Data entries:
- - -

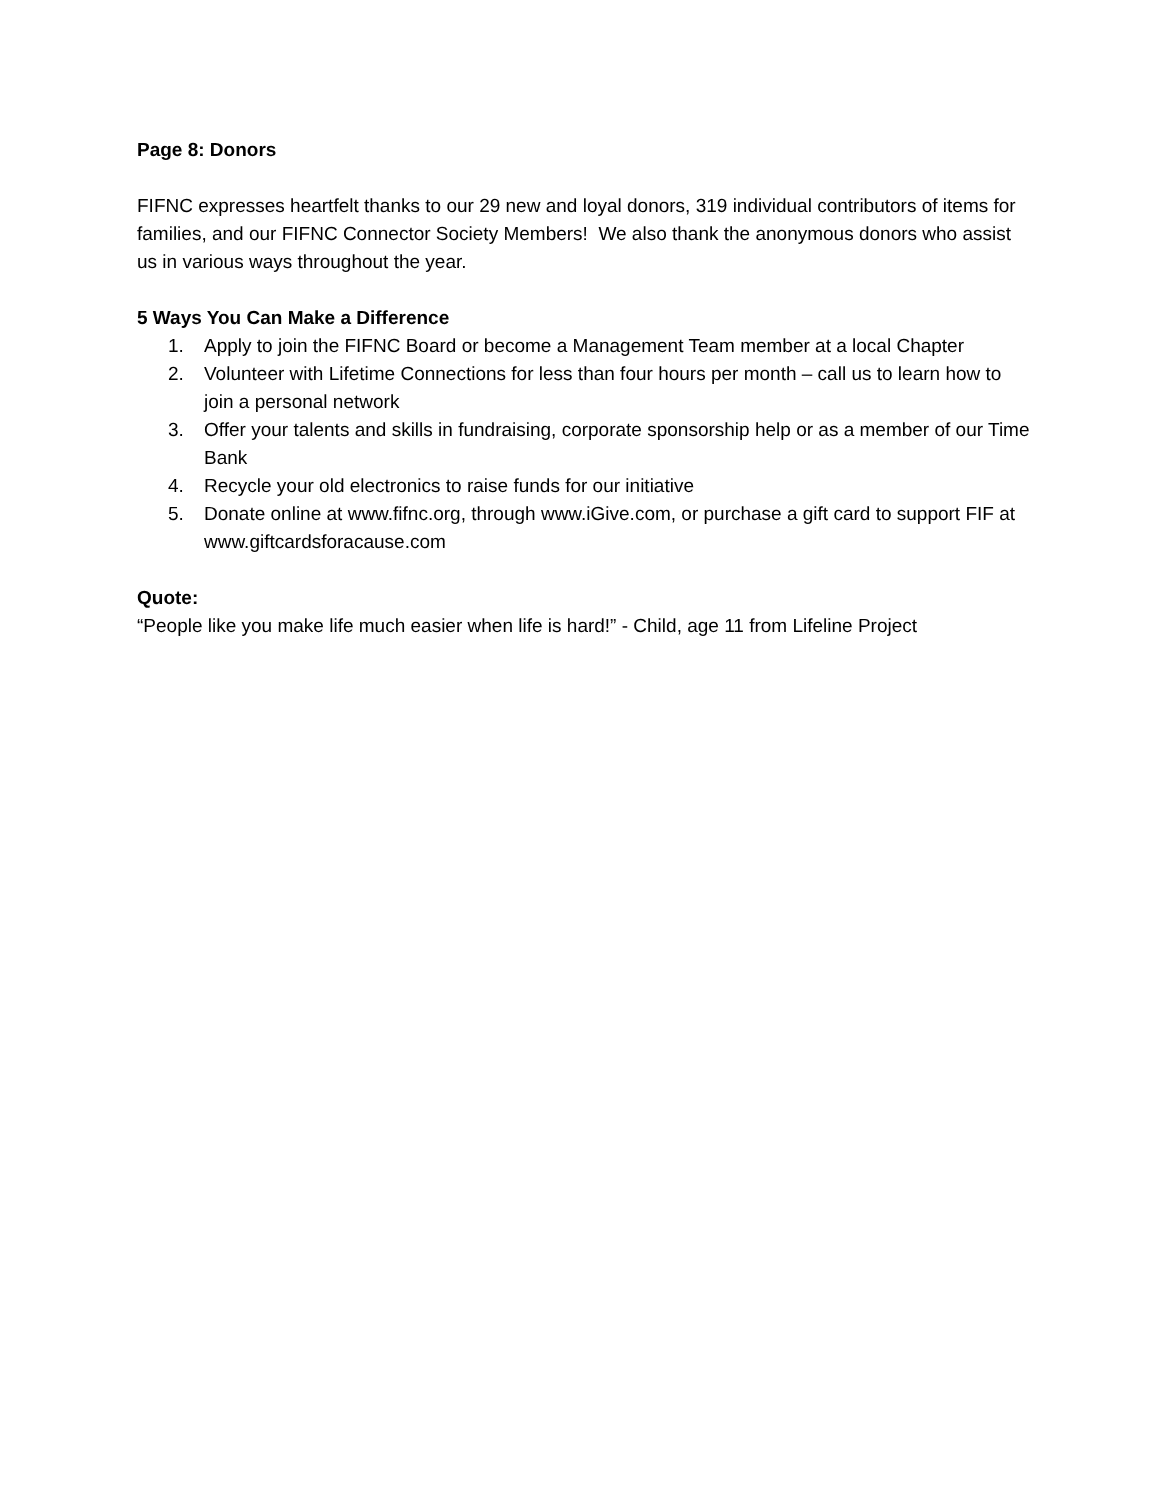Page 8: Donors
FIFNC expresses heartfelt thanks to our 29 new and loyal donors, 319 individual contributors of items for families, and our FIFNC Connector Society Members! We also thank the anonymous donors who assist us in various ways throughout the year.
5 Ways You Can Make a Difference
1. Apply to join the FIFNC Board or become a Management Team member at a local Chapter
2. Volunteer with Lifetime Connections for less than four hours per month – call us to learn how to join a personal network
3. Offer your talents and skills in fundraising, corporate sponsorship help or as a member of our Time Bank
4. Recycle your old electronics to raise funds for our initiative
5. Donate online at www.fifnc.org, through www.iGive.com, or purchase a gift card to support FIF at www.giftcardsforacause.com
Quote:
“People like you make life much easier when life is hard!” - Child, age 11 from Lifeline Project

- - -

* What is needed
Reproduce each record above by retyping it exactly; omit all images.

* Answer space
Page 8: Donors
FIFNC expresses heartfelt thanks to our 29 new and loyal donors, 319 individual contributors of items for families, and our FIFNC Connector Society Members! We also thank the anonymous donors who assist us in various ways throughout the year.
5 Ways You Can Make a Difference
1. Apply to join the FIFNC Board or become a Management Team member at a local Chapter
2. Volunteer with Lifetime Connections for less than four hours per month – call us to learn how to join a personal network
3. Offer your talents and skills in fundraising, corporate sponsorship help or as a member of our Time Bank
4. Recycle your old electronics to raise funds for our initiative
5. Donate online at www.fifnc.org, through www.iGive.com, or purchase a gift card to support FIF at www.giftcardsforacause.com
Quote:
“People like you make life much easier when life is hard!” - Child, age 11 from Lifeline Project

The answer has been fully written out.